Copy out word for word the lines starting at the one that contains "Which event on Thursday starts" and ending at the one that contains "14:00 to 15:00", including both of those lines.

** START RAW RECORDS **

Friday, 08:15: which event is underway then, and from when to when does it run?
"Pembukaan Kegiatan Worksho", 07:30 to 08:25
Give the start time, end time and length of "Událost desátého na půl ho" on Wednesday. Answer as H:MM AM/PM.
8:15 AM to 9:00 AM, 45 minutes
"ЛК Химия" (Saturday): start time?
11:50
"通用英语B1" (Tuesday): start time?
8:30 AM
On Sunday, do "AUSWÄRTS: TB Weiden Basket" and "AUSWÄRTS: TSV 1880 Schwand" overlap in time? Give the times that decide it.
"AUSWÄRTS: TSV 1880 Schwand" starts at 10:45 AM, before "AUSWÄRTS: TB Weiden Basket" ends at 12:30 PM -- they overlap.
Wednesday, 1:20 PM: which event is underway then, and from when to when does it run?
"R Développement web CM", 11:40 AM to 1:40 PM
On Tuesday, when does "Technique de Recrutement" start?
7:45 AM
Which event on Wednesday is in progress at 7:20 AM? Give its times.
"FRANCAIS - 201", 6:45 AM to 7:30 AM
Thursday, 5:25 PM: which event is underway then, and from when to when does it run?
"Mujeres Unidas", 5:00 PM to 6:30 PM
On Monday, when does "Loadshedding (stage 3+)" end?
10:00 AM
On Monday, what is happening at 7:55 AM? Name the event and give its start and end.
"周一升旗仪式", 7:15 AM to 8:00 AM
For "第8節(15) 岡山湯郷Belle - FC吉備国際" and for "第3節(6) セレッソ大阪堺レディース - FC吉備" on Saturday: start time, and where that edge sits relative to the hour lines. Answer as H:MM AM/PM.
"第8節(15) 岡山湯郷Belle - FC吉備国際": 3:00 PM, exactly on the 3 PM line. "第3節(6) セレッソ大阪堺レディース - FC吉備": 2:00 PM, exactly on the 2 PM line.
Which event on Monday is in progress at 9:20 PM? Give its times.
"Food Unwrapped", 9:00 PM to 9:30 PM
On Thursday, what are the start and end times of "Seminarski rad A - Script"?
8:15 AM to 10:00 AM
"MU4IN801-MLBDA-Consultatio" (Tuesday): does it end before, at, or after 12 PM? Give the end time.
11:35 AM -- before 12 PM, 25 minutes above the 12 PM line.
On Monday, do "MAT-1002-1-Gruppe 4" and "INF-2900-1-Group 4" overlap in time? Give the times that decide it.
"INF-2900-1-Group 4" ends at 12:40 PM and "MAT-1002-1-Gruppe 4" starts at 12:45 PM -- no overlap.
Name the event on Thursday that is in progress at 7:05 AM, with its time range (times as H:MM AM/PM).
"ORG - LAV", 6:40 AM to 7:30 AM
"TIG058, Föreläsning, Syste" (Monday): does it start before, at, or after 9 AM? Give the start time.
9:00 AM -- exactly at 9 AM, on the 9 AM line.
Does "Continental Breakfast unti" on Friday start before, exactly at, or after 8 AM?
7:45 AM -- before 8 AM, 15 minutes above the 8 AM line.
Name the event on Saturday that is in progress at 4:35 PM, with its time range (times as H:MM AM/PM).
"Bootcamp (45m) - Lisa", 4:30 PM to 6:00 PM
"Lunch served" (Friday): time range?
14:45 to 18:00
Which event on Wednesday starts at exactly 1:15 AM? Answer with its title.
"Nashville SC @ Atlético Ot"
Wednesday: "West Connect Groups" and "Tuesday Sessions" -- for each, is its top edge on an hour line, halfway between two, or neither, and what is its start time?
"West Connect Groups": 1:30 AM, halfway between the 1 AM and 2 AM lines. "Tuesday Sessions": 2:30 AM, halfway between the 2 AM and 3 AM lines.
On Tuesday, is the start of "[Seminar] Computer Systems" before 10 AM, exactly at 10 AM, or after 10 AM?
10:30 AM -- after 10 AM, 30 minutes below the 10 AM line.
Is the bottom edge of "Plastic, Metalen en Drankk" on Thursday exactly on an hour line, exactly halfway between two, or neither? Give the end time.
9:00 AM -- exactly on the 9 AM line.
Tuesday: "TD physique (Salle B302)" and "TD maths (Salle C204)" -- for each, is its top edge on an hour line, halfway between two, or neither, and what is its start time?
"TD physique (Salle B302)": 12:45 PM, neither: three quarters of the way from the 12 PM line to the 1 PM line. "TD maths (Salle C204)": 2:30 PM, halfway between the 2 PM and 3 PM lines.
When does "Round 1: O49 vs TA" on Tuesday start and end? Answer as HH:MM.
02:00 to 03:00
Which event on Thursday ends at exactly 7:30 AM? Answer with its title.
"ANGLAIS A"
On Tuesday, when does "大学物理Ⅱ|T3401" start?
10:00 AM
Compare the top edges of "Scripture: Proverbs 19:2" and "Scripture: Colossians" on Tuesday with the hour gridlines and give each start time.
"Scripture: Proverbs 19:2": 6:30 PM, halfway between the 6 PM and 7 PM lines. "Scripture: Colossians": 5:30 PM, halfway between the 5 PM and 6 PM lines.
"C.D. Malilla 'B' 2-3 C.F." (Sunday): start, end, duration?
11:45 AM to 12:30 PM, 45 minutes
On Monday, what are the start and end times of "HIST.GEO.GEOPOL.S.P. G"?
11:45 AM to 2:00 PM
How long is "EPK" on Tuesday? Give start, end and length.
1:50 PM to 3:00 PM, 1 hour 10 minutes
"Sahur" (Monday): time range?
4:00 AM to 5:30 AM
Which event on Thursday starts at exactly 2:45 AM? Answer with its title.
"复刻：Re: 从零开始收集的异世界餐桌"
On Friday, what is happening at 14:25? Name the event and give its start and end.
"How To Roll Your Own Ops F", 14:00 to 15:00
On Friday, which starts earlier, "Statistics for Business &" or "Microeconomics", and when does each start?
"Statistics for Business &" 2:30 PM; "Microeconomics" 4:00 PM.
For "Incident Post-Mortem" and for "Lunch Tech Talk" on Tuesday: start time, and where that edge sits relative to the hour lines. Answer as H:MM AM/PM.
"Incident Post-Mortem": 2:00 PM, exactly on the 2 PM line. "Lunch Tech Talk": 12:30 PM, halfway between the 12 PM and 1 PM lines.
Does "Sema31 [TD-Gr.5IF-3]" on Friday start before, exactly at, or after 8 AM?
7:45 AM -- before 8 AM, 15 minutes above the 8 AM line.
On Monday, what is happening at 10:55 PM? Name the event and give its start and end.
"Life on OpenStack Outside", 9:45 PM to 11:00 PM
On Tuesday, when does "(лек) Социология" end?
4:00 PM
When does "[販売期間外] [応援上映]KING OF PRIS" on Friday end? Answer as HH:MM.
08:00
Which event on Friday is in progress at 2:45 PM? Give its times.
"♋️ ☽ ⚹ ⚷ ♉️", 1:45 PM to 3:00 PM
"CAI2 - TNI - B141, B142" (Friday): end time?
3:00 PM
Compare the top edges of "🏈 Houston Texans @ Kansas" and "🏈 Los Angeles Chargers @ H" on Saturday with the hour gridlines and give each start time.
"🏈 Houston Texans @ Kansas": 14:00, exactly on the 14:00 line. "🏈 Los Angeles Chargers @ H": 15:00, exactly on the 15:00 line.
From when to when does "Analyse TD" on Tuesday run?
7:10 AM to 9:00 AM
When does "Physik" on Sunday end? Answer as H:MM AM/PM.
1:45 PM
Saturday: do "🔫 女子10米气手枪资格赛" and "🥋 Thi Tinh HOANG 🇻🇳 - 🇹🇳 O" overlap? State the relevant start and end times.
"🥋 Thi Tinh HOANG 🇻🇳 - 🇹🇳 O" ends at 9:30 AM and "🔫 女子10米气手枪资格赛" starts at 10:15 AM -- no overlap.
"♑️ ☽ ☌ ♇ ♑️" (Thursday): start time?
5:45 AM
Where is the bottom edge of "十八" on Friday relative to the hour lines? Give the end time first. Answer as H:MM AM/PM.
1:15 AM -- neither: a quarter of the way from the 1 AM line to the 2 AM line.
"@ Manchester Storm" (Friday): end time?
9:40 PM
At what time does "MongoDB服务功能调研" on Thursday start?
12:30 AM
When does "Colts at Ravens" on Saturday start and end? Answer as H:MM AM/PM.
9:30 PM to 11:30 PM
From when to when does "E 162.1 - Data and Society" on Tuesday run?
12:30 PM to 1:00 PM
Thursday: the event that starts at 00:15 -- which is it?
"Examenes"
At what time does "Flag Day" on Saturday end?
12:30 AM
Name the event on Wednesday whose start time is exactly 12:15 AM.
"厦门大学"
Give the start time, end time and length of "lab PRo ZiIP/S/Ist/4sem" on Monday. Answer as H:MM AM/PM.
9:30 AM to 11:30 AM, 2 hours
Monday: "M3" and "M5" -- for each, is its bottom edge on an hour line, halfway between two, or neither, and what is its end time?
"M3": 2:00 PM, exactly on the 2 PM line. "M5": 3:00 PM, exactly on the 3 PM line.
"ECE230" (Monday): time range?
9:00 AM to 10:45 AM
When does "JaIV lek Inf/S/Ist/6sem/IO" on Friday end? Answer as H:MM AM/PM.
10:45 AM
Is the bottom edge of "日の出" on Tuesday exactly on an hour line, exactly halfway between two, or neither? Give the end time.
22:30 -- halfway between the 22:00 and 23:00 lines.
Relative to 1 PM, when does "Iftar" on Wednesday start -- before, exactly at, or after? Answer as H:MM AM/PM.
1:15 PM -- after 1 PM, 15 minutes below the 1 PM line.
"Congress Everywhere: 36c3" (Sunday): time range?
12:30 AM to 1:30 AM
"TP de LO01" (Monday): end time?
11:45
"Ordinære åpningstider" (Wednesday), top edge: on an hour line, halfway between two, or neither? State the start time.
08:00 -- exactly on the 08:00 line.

** END RAW RECORDS **

• **COMPLETE ANSWER**
Which event on Thursday starts at exactly 2:45 AM? Answer with its title.
"复刻：Re: 从零开始收集的异世界餐桌"
On Friday, what is happening at 14:25? Name the event and give its start and end.
"How To Roll Your Own Ops F", 14:00 to 15:00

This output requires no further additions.